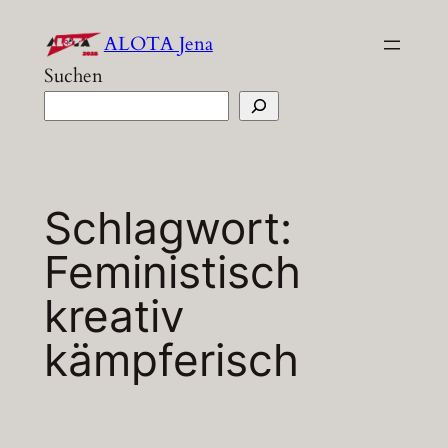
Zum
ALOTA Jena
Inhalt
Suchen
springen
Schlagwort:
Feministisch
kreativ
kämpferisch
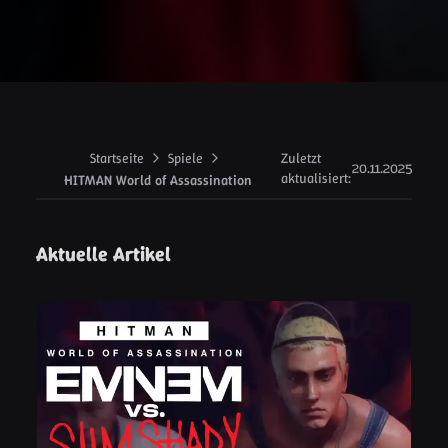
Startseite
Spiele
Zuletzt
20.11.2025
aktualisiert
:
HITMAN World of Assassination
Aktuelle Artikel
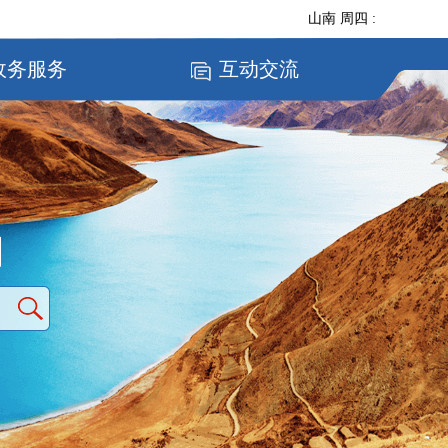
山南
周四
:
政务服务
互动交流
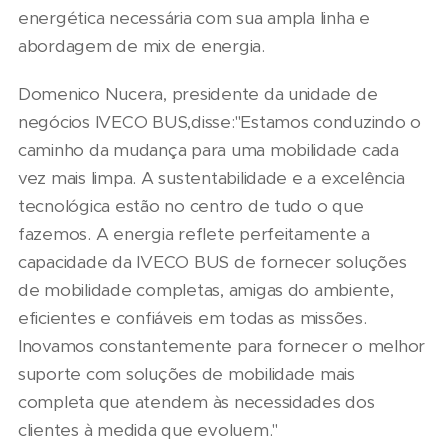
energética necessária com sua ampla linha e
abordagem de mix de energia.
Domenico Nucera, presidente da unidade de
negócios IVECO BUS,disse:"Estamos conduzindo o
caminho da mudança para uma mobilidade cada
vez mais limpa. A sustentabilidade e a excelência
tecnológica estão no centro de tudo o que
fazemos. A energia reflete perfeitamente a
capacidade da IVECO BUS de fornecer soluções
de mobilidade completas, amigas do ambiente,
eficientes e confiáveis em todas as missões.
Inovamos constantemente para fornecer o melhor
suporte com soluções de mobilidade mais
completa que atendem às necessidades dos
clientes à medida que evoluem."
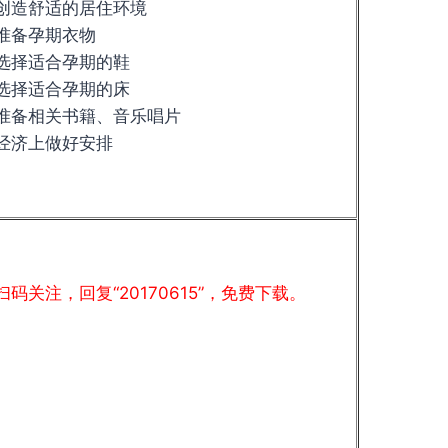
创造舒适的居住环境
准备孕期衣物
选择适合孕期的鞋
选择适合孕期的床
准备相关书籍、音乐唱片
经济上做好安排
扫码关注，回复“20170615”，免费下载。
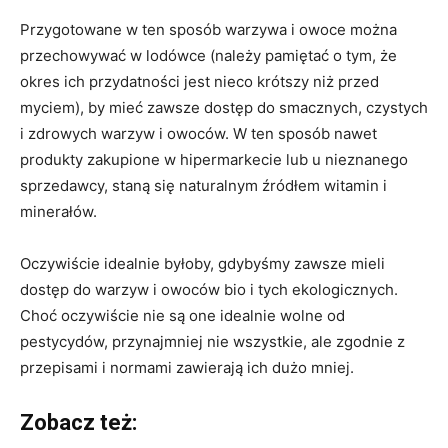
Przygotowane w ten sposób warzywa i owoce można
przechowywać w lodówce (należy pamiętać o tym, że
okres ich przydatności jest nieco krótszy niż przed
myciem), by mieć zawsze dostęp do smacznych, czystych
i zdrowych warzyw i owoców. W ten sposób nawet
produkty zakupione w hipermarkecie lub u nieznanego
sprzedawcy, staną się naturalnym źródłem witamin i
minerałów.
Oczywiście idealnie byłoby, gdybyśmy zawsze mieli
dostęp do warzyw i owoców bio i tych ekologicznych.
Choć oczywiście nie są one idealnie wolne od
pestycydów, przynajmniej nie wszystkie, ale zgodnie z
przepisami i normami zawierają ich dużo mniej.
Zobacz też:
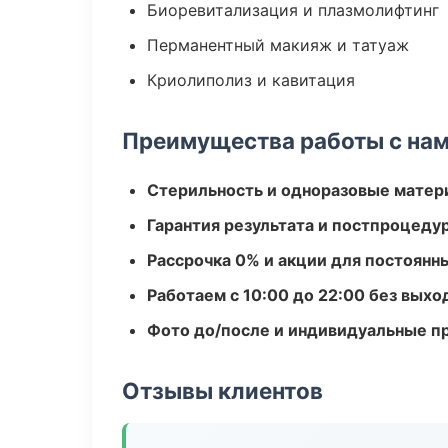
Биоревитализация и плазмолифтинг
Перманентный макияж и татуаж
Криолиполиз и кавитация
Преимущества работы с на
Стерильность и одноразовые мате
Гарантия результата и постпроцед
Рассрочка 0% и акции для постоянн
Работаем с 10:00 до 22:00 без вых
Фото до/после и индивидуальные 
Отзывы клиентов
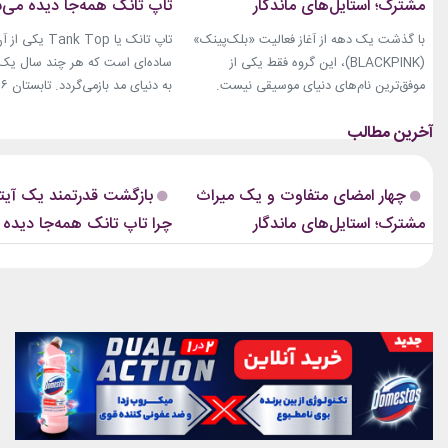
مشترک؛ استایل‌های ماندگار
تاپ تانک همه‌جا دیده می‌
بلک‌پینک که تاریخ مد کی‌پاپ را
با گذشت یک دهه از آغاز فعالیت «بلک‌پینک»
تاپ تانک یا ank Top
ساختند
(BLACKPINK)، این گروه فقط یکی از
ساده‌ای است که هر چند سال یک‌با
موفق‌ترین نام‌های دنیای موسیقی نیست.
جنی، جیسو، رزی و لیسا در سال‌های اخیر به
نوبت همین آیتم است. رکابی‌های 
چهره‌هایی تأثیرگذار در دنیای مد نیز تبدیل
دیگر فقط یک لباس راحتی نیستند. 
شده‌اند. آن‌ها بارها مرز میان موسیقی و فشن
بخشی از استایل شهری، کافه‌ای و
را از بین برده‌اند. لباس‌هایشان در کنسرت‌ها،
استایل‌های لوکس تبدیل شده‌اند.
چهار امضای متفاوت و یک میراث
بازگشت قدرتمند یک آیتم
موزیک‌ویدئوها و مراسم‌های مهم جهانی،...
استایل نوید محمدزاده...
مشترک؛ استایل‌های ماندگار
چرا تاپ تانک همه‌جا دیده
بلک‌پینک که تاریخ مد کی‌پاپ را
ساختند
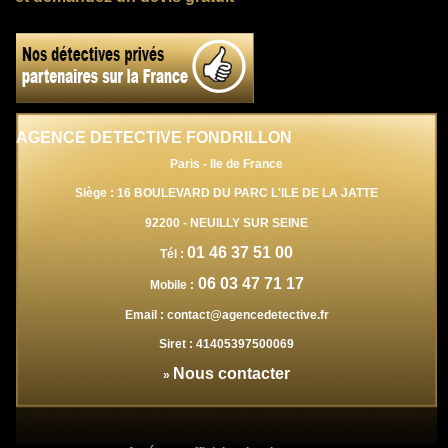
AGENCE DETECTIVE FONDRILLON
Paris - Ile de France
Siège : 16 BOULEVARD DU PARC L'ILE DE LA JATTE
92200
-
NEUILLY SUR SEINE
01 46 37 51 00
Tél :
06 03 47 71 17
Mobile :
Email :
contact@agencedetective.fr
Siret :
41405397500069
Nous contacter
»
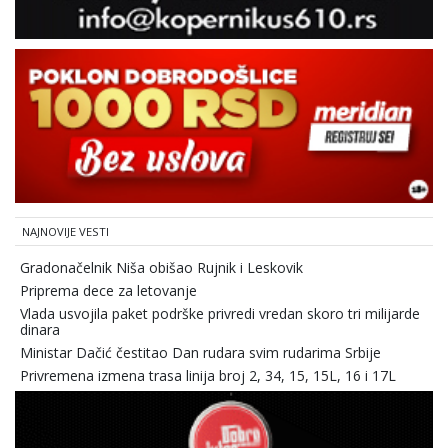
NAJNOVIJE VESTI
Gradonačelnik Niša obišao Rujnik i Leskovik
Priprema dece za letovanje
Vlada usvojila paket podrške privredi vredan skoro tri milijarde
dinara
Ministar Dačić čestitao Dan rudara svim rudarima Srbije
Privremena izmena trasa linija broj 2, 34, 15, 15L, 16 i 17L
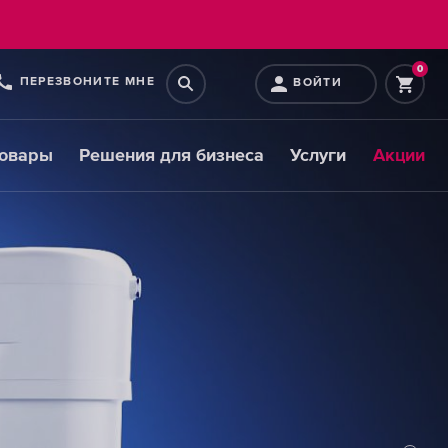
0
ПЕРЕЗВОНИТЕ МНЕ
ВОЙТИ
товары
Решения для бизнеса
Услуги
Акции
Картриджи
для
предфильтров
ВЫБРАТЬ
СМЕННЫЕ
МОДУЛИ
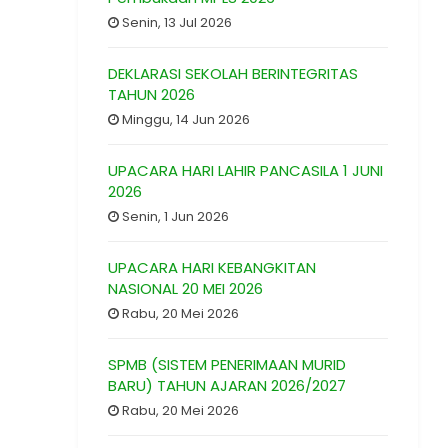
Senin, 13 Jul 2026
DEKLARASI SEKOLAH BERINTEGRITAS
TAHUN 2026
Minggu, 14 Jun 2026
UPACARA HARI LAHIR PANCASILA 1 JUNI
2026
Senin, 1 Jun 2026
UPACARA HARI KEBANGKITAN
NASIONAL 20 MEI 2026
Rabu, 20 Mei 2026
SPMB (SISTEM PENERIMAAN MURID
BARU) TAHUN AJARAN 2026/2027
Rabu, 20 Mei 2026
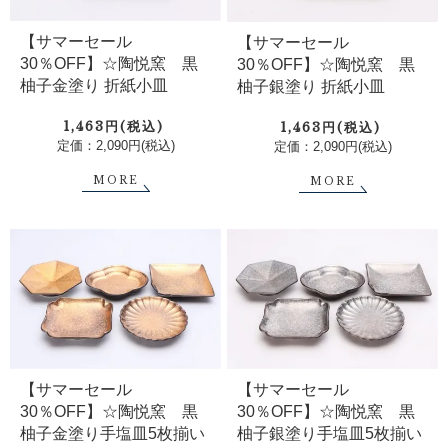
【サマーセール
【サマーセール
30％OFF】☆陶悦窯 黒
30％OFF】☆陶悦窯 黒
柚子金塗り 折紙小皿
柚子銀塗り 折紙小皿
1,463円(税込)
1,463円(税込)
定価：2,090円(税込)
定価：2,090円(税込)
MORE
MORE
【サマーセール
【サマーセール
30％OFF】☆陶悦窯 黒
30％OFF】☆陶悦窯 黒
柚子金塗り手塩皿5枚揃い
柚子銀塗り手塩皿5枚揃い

★ ★ ★ ★

TASK INSTRUCTIONS
Reproduce the complete set of records verbatim and omit the pictures.

WRITTEN ANSWER
Zum
ALOTA Jena
Inhalt
Suchen
springen
Schlagwort:
Feministisch
kreativ
kämpferisch
Startseite
Spiele
Zuletzt
20.11.2025
aktualisiert
:
HITMAN World of Assassination
Aktuelle Artikel
山南
周四
:
政务服务
互动交流
energética necessária com sua ampla linha e
abordagem de mix de energia.
Domenico Nucera, presidente da unidade de
negócios IVECO BUS,disse:"Estamos conduzindo o
caminho da mudança para uma mobilidade cada
vez mais limpa. A sustentabilidade e a excelência
tecnológica estão no centro de tudo o que
fazemos. A energia reflete perfeitamente a
capacidade da IVECO BUS de fornecer soluções
de mobilidade completas, amigas do ambiente,
eficientes e confiáveis em todas as missões.
Inovamos constantemente para fornecer o melhor
suporte com soluções de mobilidade mais
completa que atendem às necessidades dos
clientes à medida que evoluem."
创造舒适的居住环境
准备孕期衣物
选择适合孕期的鞋
选择适合孕期的床
准备相关书籍、音乐唱片
经济上做好安排
扫码关注，回复“20170615”，免费下载。
Przygotowane w ten sposób warzywa i owoce można
przechowywać w lodówce (należy pamiętać o tym, że
okres ich przydatności jest nieco krótszy niż przed
myciem), by mieć zawsze dostęp do smacznych, czystych
i zdrowych warzyw i owoców. W ten sposób nawet
produkty zakupione w hipermarkecie lub u nieznanego
sprzedawcy, staną się naturalnym źródłem witamin i
minerałów.
Oczywiście idealnie byłoby, gdybyśmy zawsze mieli
dostęp do warzyw i owoców bio i tych ekologicznych.
Choć oczywiście nie są one idealnie wolne od
pestycydów, przynajmniej nie wszystkie, ale zgodnie z
przepisami i normami zawierają ich dużo mniej.
Zobacz też:
Биоревитализация и плазмолифтинг
Перманентный макияж и татуаж
Криолиполиз и кавитация
Преимущества работы с на
Стерильность и одноразовые мате
Гарантия результата и постпроцед
Рассрочка 0% и акции для постоянн
Работаем с 10:00 до 22:00 без вых
Фото до/после и индивидуальные 
Отзывы клиентов
مشترک؛ استایل‌های ماندگار
تاپ تانک همه‌جا دیده می‌
بلک‌پینک که تاریخ مد کی‌پاپ را
با گذشت یک دهه از آغاز فعالیت «بلک‌پینک»
تاپ تانک یا ank Top
ساختند
(BLACKPINK)، این گروه فقط یکی از
ساده‌ای است که هر چند سال یک‌با
موفق‌ترین نام‌های دنیای موسیقی نیست.
جنی، جیسو، رزی و لیسا در سال‌های اخیر به
نوبت همین آیتم است. رکابی‌های 
چهره‌هایی تأثیرگذار در دنیای مد نیز تبدیل
دیگر فقط یک لباس راحتی نیستند. 
شده‌اند. آن‌ها بارها مرز میان موسیقی و فشن
بخشی از استایل شهری، کافه‌ای و
را از بین برده‌اند. لباس‌هایشان در کنسرت‌ها،
استایل‌های لوکس تبدیل شده‌اند.
چهار امضای متفاوت و یک میراث
بازگشت قدرتمند یک آیتم
موزیک‌ویدئوها و مراسم‌های مهم جهانی،...
استایل نوید محمدزاده...
مشترک؛ استایل‌های ماندگار
چرا تاپ تانک همه‌جا دیده
بلک‌پینک که تاریخ مد کی‌پاپ را
ساختند
AGENCE DETECTIVE FONDRILLON
Paris - Ile de France
Siège : 16 BOULEVARD DU PARC L'ILE DE LA JATTE
92200
-
NEUILLY SUR SEINE
01 46 37 51 00
Tél :
06 03 47 71 17
Mobile :
Email :
contact@agencedetective.fr
Siret :
41405397500069
Nous contacter
»
NAJNOVIJE VESTI
Gradonačelnik Niša obišao Rujnik i Leskovik
Priprema dece za letovanje
Vlada usvojila paket podrške privredi vredan skoro tri milijarde
dinara
Ministar Dačić čestitao Dan rudara svim rudarima Srbije
Privremena izmena trasa linija broj 2, 34, 15, 15L, 16 i 17L
0
ПЕРЕЗВОНИТЕ МНЕ
ВОЙТИ
товары
Решения для бизнеса
Услуги
Акции
Картриджи
для
предфильтров
ВЫБРАТЬ
СМЕННЫЕ
МОДУЛИ
Senin, 13 Jul 2026
DEKLARASI SEKOLAH BERINTEGRITAS
TAHUN 2026
Minggu, 14 Jun 2026
UPACARA HARI LAHIR PANCASILA 1 JUNI
2026
Senin, 1 Jun 2026
UPACARA HARI KEBANGKITAN
NASIONAL 20 MEI 2026
Rabu, 20 Mei 2026
SPMB (SISTEM PENERIMAAN MURID
BARU) TAHUN AJARAN 2026/2027
Rabu, 20 Mei 2026
【サマーセール
【サマーセール
30％OFF】☆陶悦窯 黒
30％OFF】☆陶悦窯 黒
柚子金塗り 折紙小皿
柚子銀塗り 折紙小皿
1,463円(税込)
1,463円(税込)
定価：2,090円(税込)
定価：2,090円(税込)
MORE
MORE
【サマーセール
【サマーセール
30％OFF】☆陶悦窯 黒
30％OFF】☆陶悦窯 黒
柚子金塗り手塩皿5枚揃い
柚子銀塗り手塩皿5枚揃い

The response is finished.